* Texto de origem *
---------------

Catarina Martins expressou “preocupação” com a possibilidade de o fim do prazo do estado de emergência significar também o fim das “medidas que são importantíssimas para as famílias que estão a sofrer muito com os efeitos sociais e económicos desta pandemia”.

À saída da reunião desta terça-feira no Infarmed, Catarina Martins começou por considerar como um “sinal importante” a diminuição do número de internamentos e do número de pessoas em unidades de cuidados intensivos. Não deixou de registar, porém, “que o surto se mantém e portanto continuamos a precisar de medidas de contenção”.

A coordenadora bloquista lembrou que, aquando da última renovação do estado de emergência, o Bloco de Esquerda “tinha dito que considerava que devia ser mesmo a última renovação do estado de emergência neste período se os dados se mantivessem”. Assim, expressou concordância com o Presidente sobre o seu termo a 2 de Maio.

Mas Catarina Martins soma a esta anuência duas notas importantes. A primeira é sobre a necessidade de ser produzida legislação de apoio social “para lá do tempo do estado de emergência”. Isto porque “medidas que são importantíssimas para famílias que estão a sofrer muito com os efeitos sociais e económicos desta pandemia estão indexadas ao prazo da duração do estado de emergência”. Por isso, é “preocupante que o governo não tenha aproveitado este tempo para fazer essa legislação”. Já que “acaba o estado de emergência da pandemia, não acaba o estado de emergência social e económica deste país”.

---------------

* Material apresentado *
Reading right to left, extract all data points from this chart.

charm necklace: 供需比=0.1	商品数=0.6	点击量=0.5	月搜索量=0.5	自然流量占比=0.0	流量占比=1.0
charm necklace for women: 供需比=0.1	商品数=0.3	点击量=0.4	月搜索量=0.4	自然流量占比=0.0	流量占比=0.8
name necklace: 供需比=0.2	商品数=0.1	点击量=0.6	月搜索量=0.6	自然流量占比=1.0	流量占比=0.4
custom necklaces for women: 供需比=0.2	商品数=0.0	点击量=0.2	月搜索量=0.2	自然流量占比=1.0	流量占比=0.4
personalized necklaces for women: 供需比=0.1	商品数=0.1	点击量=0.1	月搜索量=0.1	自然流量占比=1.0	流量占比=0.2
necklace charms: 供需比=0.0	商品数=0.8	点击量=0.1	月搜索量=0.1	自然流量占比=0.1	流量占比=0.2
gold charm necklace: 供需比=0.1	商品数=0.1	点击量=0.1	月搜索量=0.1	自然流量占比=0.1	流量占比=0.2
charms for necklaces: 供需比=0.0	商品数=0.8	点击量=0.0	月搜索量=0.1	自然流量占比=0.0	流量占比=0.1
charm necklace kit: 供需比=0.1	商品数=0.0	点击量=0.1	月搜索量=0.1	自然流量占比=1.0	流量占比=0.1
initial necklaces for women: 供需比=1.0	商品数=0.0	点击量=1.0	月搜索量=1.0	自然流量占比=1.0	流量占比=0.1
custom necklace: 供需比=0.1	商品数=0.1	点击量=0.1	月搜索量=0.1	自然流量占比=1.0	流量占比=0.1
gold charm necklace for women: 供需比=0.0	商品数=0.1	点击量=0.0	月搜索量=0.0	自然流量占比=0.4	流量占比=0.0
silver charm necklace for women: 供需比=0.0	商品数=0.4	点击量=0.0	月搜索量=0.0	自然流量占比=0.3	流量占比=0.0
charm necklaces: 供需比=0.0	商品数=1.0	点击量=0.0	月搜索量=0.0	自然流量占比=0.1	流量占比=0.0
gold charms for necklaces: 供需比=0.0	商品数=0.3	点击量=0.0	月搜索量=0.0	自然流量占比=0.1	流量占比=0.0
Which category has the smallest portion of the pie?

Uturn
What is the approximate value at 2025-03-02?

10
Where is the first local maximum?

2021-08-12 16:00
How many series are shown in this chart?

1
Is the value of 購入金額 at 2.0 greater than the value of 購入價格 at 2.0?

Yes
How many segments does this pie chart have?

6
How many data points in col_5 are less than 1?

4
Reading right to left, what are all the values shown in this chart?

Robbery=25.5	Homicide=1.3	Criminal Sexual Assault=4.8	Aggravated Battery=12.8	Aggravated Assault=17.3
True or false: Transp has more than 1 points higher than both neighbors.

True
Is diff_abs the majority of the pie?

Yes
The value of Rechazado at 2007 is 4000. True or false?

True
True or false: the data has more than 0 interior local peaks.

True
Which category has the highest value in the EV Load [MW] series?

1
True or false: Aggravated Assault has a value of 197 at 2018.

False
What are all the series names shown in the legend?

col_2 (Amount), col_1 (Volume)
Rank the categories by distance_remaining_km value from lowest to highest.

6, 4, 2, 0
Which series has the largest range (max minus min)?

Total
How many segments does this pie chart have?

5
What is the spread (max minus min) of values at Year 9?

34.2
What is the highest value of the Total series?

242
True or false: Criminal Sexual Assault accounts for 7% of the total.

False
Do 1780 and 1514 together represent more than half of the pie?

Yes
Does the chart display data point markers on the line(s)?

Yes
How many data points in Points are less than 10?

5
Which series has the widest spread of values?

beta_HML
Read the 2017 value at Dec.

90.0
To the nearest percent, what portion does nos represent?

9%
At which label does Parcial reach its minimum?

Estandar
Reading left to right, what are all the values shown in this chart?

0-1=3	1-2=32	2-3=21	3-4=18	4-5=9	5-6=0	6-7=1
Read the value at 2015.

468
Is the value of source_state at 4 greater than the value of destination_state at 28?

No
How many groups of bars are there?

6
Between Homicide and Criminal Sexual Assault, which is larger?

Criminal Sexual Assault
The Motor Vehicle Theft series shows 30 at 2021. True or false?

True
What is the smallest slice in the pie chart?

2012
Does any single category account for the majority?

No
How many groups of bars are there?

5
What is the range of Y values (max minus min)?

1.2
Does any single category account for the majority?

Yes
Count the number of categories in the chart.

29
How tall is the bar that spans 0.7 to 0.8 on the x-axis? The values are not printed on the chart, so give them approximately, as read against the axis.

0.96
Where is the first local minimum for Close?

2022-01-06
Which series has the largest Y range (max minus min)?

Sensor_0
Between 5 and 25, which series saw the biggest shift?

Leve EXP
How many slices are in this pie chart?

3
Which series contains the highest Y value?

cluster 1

---------------

* O que se pede *
Prossiga o texto sobre as declarações de Catarina Martins após a reunião no Infarmed, a partir da sua última frase. Os registos não têm qualquer relação com o texto.

* Resposta *
A outra nota parte do princípio de que a reabertura de atividades “deve ter em conta critérios de saúde pública” e que, portanto, as coisas não podem voltar a ser o que eram. Mas “acabando o estado de emergência, acabam as restrições que têm a ver com a Constituição da República Portuguesa como restrições à circulação”. Estas exigem “naturalmente decreto presidencial e votação no parlamento” e para o Bloco “as questões constitucionais nunca são questões de somenos”.

Isto significa que o partido distingue entre as medidas que “não ofendendo direitos constitucionais não precisam do estado de emergência”, entre as quais, exemplifica a dirigente bloquista, “cortar lotação em estabelecimentos, desdobrar turmas nas escolas e alterar horários” e, por exemplo, as “medidas sobre circulação no território nacional” entre outras “cuja restrição pode ser feita quando há uma restrição constitucional que é decretada pelo presidente da República e validada pelo Parlamento”. E, alerta, “num estado de direito democrático não pode caber a um governo sozinho o poder de impor uma restrição a liberdades fundamentais constitucionais.”